In this study, we provide an automatic lumbar localization method efficient for abnormal vertebrae based on the local context information of lumbar MR images. The localization results indicate the efficiency of the proposed method for lumbar vertebrae with various abnormalities.
The dataset consists of 100 MRI T2-weighted lumbar scans, acquired under various protocols. The scans contain normal and various abnormal cases. The dataset is split into 22 training and 78 testing images. The scans range in fields of view, containing 7–12 vertebrae starting from the sacrum, with median at 8 per scan. The images were hand-annotated with ground truth as the detection results in Figure1a.
Candidate detection
The vertebrae detection is implemented using a detector constituting latent SVMs on Histogram of Oriented Gradients (HOG) descriptors3. We learn one generic 2D detector for vertebrae bodies (VBs), trained on all VBs in all the training images. For the VB detector, one HOG templates with six parts filters is trained, and the HOG cell size is 8×8 pixels. An iterative learning procedure is employed to pick hard negatives as false positive detections on the negative training images without VBs. During the test time of candidate detection, a sagittal scan is taken as input, and tight bounding boxes around vertebrae candidates are returned as output. Next, a conventional greedy non-maximum suppression (cNMS) algorithm and a modified NMS (mNMS) are employed to remove most of the false positive detections. The mNMS is employed after cNMS as follows to remove the false positive detections with less or no overlapping with any another detection, such as processus spinosus. The lower scoring detection is removed if two bounding boxes overlap 50% along the vertical direction in a sagittal image instead of area.
Detection correction
After candidate detection (Figure1a), we need detection correction since the result of the HOG detector is imperfect, containing missing VBs such as that with schmorl node and severe Modic changes. In order to fill missed vertebrae, a spine center curve is extracted according to all detected vertebra candidates (Figure1b). For each point on this curve, we calculate the average intensity over nearest 30 pixels on their respective normals. Then using this intensity curve (Figure1e) along spine center curve, local minimum under 0.1 in the intensity-normalized image can be seen as locations of each Anulus Fibrosus, then the disc center locations are obtained on vertical axis, as in Figure1e.

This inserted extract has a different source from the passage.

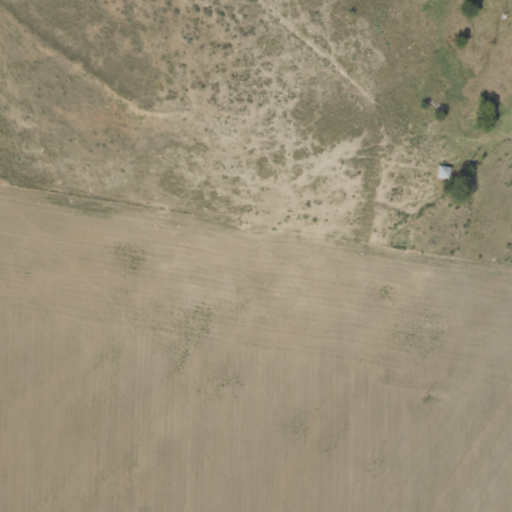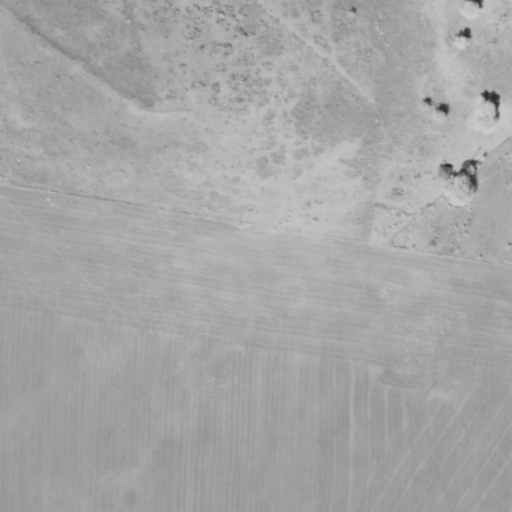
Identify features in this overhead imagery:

Combining the locations on horizontal axis and vertical axis, the candidate locations of each disc is got on the chosen sagittal slice, as in Figure1f. Then the center of every two candidate disc locations is selected as the candidate locations of each VB (Figure1g). The missing VB candidates can be retrieved according the locations by comparing the candidates detected by HOG detector and the corrected ones (Figure1c). After candidate detection and correction, the bottom location is considered as the fifth lumbar (L5) VB since the sacrum vertebrae is not detected, and then the L1-L4 VB are localized successively (Figure1d). The main framework is shown in the Figure1.
[1] Cheung K M C, et al. Spine, 2009, 34(9): 934-940.
[2] Rak M, et al. IJCARS, 2016, 11(8): 1445-1465.
[3] Felzenszwalb P F, et al. TPAMI, 2010, 32(9): 1627-1645.